Comme chaque été, on attend avec impatience le rapport d'activité de TRACFIN.
Cette année, vous pouvez le trouver ici.
Qu'en retenir ?
- On note une explosion du nombre de DS, avec une hausse de 32% en un an.
- Le secteur financier représente 93% des déclarations, et avec une hausse des déclarations dans le secteur de 45%.
- Pour les prestataires de services sur cyptoactifs (PSCA), on note une hausse des déclarations de 58%.
- Pour le secteur non-financier, cette hausse s’élève à 38%.
- Mais ce que souhaite TRACFIN, au-delà d’une augmentation du volume des déclarations, c’est une amélioration de leur qualité.
- TRACFIN rappelle aussi les évolutions réglementaires majeures de 2025 :
- La loi du 13 juin 2025 contre le narcotrafic étend le périmètre des assujettis d'ici juillet 2027 (marchands de biens et promoteurs immobiliers, vendeurs/loueurs de véhicules, navires et aéronefs privés, clubs de football professionnels) et le champ du droit de communication (conseillers en gestion d'affaires, plateformes de facturation électronique et de domiciliation). Elle ouvre aussi la possibilité pour les lanceurs d'alerte de saisir directement Tracfin à compter du 1er juillet 2026, sur les seuls soupçons de blanchiment ou de financement du terrorisme.

§ **TÂCHE 1**: D'après le texte sur TRACFIN, quelle hausse des déclarations est relevée pour le secteur non financier ?
§ **TÂCHE 2**: Recopiez le passage du texte sur TRACFIN depuis « - Pour le secteur » jusqu'à « financement du terrorisme. » inclus.
Les items ci-dessous proviennent d'une autre source que le texte sur TRACFIN.

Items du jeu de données
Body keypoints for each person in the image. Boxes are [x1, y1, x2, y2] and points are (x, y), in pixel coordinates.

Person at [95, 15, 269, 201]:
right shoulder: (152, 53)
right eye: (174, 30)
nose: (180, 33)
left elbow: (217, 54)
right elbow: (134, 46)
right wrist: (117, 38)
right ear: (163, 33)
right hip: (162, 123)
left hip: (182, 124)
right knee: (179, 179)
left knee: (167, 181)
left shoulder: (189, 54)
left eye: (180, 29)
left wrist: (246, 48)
* * *
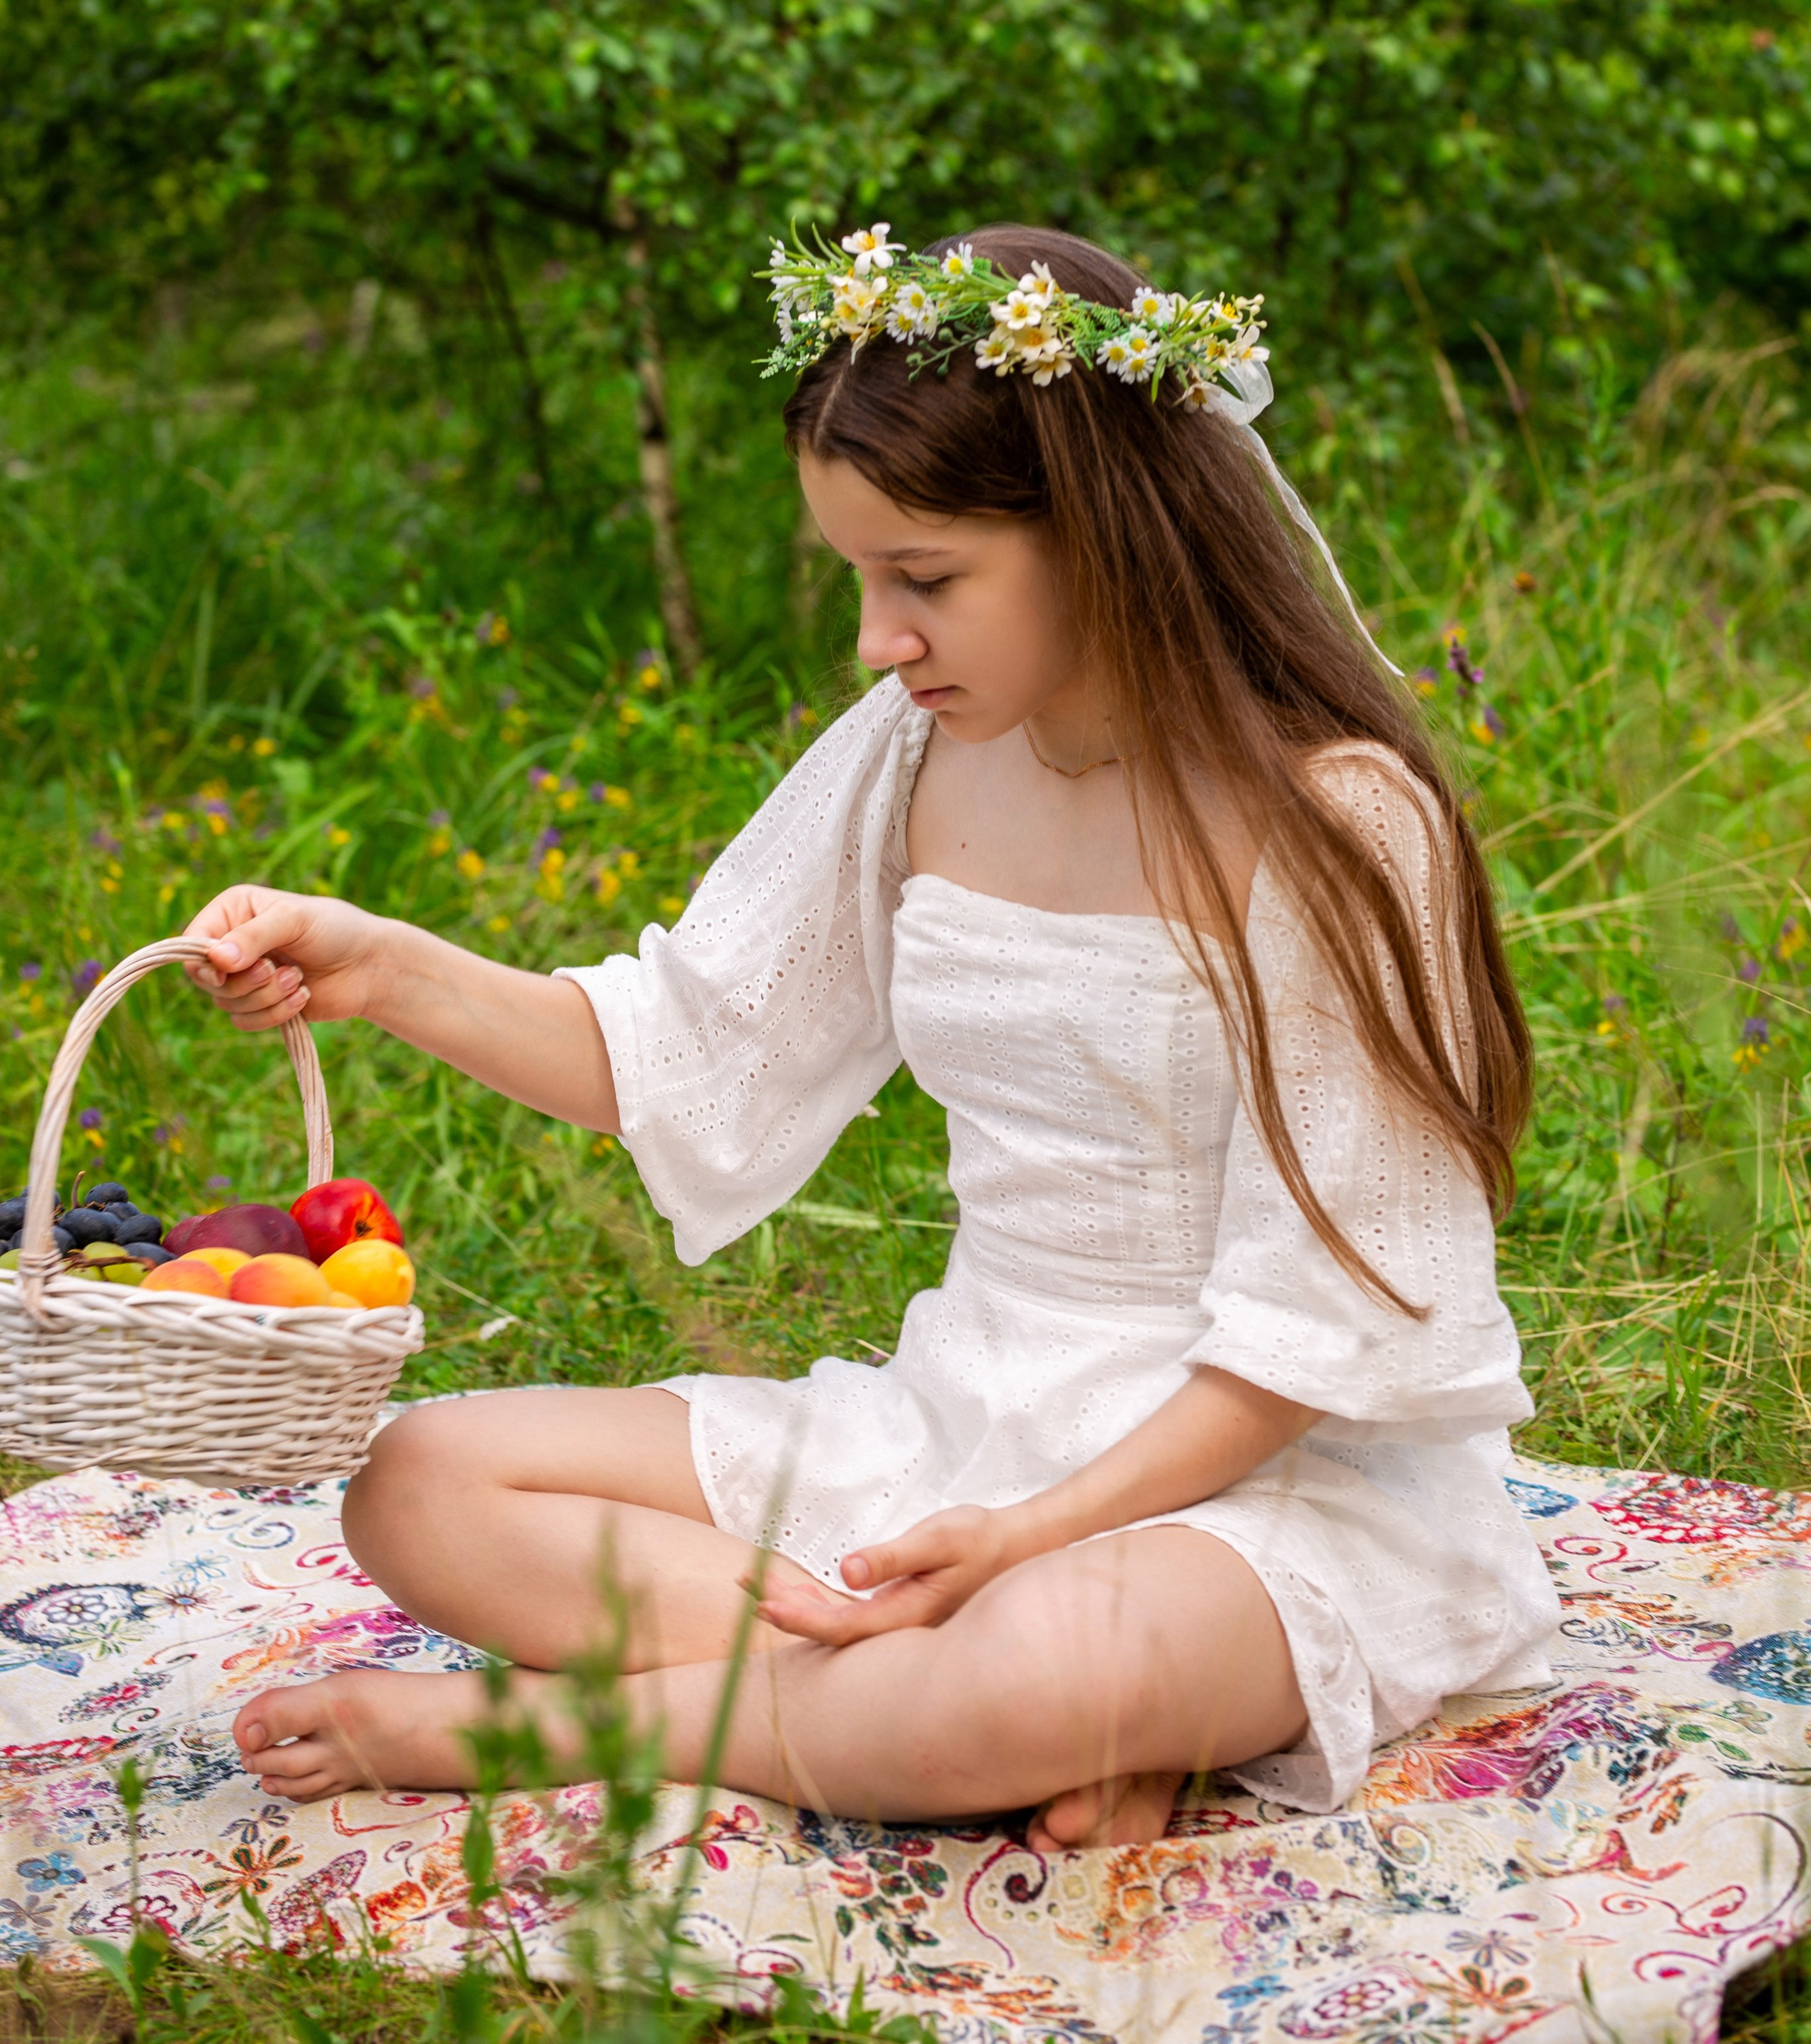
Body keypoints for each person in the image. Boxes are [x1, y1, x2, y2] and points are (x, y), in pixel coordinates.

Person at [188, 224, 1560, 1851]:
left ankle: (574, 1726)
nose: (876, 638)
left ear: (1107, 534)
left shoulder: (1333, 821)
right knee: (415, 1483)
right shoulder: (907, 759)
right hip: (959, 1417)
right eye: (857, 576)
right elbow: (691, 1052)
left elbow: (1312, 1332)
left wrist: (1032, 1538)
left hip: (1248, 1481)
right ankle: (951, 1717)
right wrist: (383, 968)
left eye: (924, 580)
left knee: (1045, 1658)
...
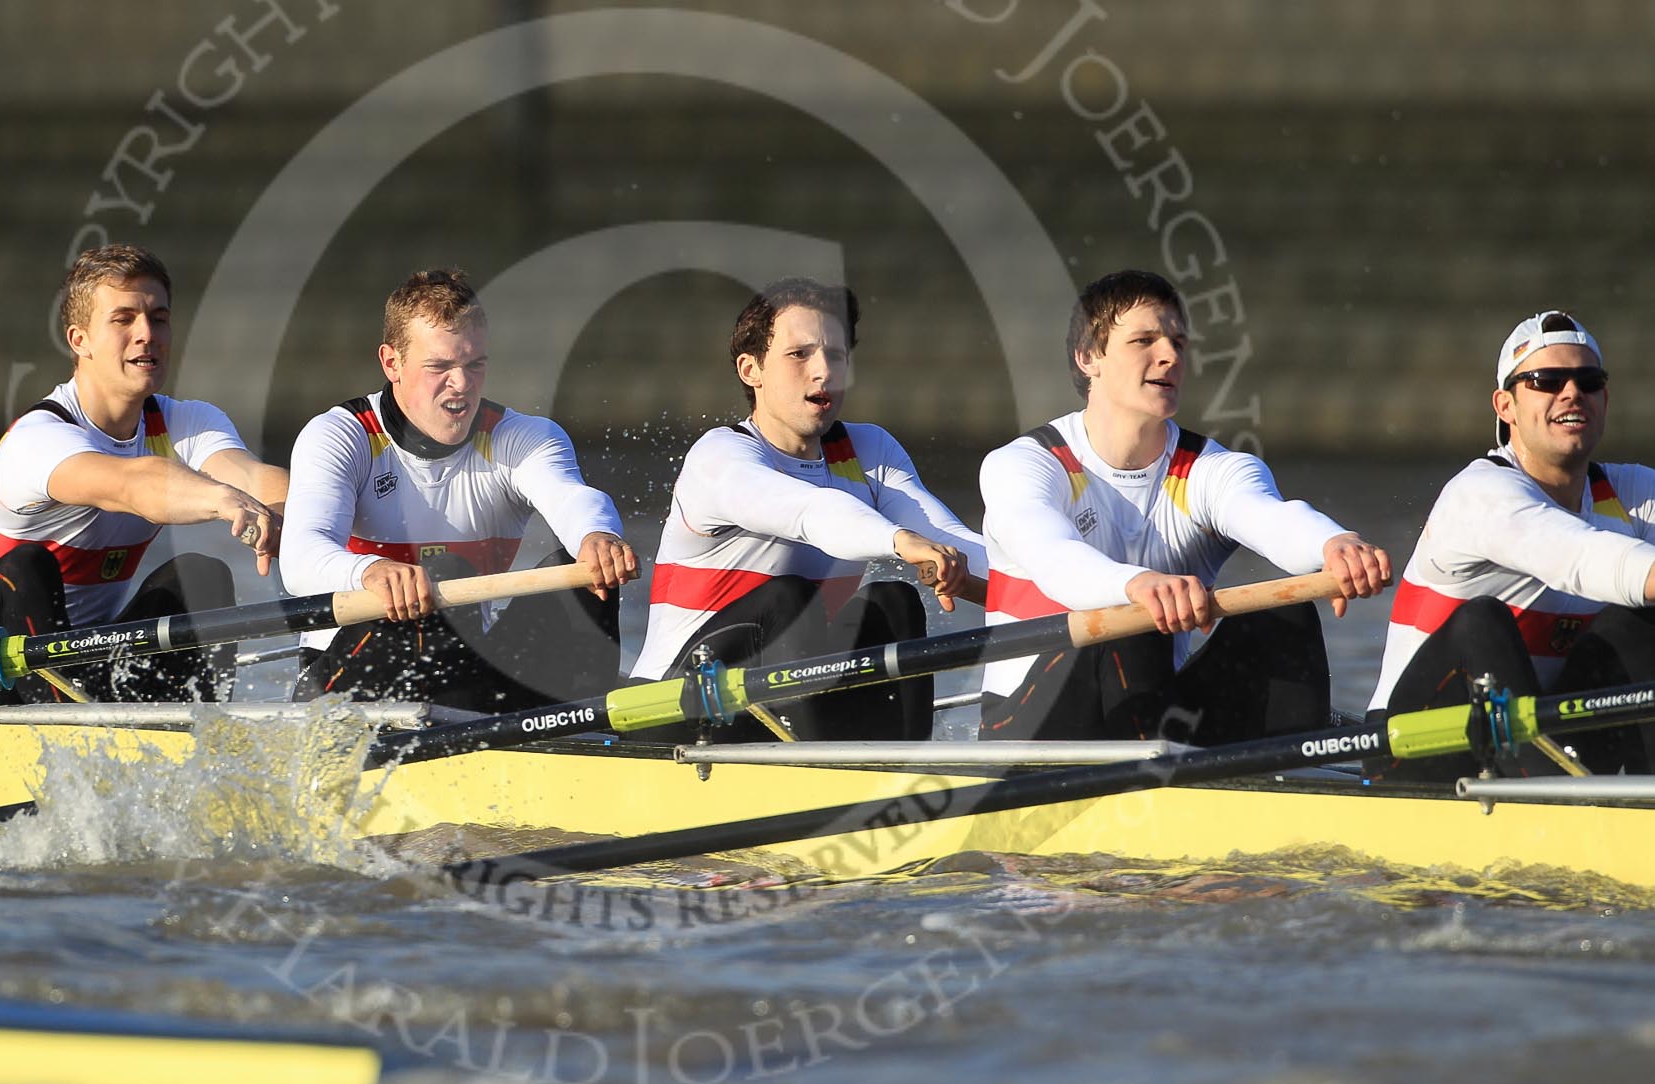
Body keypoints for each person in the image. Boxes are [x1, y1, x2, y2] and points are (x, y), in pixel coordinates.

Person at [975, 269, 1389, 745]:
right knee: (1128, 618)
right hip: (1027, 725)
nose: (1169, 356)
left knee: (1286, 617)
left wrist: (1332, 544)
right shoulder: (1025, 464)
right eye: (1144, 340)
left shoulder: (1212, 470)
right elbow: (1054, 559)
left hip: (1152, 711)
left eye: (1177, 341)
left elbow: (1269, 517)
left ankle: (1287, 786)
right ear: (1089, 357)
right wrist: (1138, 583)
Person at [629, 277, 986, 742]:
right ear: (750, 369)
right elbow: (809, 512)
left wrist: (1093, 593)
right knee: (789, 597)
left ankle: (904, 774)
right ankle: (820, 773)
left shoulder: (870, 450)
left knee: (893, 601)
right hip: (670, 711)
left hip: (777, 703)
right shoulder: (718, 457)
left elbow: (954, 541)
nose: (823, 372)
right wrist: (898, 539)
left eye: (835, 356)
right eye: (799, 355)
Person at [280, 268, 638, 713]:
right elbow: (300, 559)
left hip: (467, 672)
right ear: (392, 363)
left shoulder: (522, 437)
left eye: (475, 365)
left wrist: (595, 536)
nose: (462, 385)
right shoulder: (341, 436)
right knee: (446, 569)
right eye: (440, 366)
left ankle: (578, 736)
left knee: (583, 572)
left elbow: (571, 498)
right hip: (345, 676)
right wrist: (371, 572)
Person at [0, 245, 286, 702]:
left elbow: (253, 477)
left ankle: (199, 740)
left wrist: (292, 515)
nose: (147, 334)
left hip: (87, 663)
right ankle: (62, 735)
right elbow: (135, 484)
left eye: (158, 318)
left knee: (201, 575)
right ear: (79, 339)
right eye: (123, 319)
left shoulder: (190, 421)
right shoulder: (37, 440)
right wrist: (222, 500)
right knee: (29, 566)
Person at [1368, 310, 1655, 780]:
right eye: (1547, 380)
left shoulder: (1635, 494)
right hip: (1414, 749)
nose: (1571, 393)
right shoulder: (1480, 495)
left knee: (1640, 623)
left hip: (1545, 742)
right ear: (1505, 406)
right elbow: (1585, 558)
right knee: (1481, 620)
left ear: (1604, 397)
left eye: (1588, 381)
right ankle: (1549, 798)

§ **RÉPONSE 1**: Une hausse de 38 %.

§ **RÉPONSE 2**:
- Pour le secteur non-financier, cette hausse s’élève à 38%.
- Mais ce que souhaite TRACFIN, au-delà d’une augmentation du volume des déclarations, c’est une amélioration de leur qualité.
- TRACFIN rappelle aussi les évolutions réglementaires majeures de 2025 :
- La loi du 13 juin 2025 contre le narcotrafic étend le périmètre des assujettis d'ici juillet 2027 (marchands de biens et promoteurs immobiliers, vendeurs/loueurs de véhicules, navires et aéronefs privés, clubs de football professionnels) et le champ du droit de communication (conseillers en gestion d'affaires, plateformes de facturation électronique et de domiciliation). Elle ouvre aussi la possibilité pour les lanceurs d'alerte de saisir directement Tracfin à compter du 1er juillet 2026, sur les seuls soupçons de blanchiment ou de financement du terrorisme.